Tout en appréciant cette initiative politique sous régionale, le CSAPR s’interroge sur de la démarche entreprise par les Chefs d’Etat de la CEEAC, pour démettre les dirigeants centrafricains à N’djamena. Le CNT pouvait bien prendre cette décision hautement politique en territoire centrafricain, comme il vient de le faire, en élisant souverainement Mme Catherine Samba Panza, comme Présidente de la Transition le 20 janvier 2014.

Le CSAPR appelle toutes les forces politiques et sociales centrafricaines à renoncer à toute violence pour résoudre la crise, qui par ailleurs, demeure exclusivement politique. En conséquence, elles doivent privilégier le dialogue et les négociations politiques pour permettre à la Centrafrique de retrouver l’unité nationale et la paix nécessaire au développement du pays.

Le CSAPR salue la décision des Etats de l’Union Européenne pour l’envoi d’une force EUFOR en Centrafrique.

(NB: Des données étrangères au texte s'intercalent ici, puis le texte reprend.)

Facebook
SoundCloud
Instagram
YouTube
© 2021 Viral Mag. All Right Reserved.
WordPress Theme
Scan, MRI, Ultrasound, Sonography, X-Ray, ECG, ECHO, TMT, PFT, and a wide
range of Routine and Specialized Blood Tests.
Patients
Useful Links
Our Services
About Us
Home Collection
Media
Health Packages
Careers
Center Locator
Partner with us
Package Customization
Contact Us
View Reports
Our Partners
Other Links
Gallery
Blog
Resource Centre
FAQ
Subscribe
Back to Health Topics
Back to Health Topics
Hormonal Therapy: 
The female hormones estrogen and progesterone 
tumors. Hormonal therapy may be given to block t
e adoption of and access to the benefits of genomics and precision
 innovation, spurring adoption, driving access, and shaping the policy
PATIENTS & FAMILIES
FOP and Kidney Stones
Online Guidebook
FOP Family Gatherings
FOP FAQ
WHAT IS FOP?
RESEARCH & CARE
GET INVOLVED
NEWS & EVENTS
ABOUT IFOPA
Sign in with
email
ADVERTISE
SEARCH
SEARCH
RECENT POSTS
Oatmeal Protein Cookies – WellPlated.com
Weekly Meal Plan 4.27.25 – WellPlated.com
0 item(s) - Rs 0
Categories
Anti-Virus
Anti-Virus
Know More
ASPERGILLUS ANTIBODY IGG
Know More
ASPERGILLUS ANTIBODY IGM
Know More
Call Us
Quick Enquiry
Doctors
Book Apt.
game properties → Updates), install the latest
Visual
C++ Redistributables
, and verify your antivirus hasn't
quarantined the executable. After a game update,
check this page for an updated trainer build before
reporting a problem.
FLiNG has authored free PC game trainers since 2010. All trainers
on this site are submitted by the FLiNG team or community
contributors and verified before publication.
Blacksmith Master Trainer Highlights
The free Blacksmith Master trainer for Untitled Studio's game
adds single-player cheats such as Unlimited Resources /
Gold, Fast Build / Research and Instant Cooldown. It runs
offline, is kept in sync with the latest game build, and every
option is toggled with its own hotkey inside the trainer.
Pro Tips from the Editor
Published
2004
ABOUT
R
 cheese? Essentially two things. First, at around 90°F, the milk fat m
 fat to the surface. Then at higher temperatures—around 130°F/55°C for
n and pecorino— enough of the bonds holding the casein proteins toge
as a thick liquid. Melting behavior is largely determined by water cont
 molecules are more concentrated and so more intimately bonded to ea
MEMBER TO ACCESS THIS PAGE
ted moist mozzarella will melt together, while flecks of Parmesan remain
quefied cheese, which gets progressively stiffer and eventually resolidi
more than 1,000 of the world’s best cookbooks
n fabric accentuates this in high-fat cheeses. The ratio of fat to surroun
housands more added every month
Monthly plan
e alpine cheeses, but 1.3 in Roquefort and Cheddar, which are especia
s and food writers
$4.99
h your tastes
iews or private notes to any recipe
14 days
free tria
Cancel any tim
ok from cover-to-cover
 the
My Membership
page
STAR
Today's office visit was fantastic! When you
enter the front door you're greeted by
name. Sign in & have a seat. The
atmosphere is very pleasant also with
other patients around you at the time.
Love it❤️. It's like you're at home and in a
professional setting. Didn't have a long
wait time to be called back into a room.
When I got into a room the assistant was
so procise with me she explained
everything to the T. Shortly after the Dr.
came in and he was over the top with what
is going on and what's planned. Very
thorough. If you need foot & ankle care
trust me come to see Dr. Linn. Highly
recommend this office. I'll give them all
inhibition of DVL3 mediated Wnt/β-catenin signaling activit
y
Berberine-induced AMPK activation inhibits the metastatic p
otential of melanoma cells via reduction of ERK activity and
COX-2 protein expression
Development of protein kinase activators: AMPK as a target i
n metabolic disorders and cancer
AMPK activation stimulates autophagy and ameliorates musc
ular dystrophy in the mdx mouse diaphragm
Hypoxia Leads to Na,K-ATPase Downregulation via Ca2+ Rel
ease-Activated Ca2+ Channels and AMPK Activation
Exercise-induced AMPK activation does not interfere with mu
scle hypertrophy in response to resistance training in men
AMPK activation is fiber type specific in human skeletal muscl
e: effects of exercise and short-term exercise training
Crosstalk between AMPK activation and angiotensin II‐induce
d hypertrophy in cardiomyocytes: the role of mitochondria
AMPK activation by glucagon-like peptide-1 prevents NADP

Les derniers affrontements entre les groupés armés à Bangui et à Sibut, montre bien la nécessité de renforcer la présence des forces internationales pour assurer la sécurité dans tout le pays.

Enfin, le CSAPR exprime son incompréhension par rapport à une certaine politisation du retour des ressortissants tchadiens vivant en Centrafrique. La solidarité nationale est une action citoyenne, mais elle est inopportune, car le Tchad dispose aujourd’hui des moyens importants qui résultent de l’exploitation du pétrole et peut normalement prendre en charge les compatriotes rapatriés de la RCA.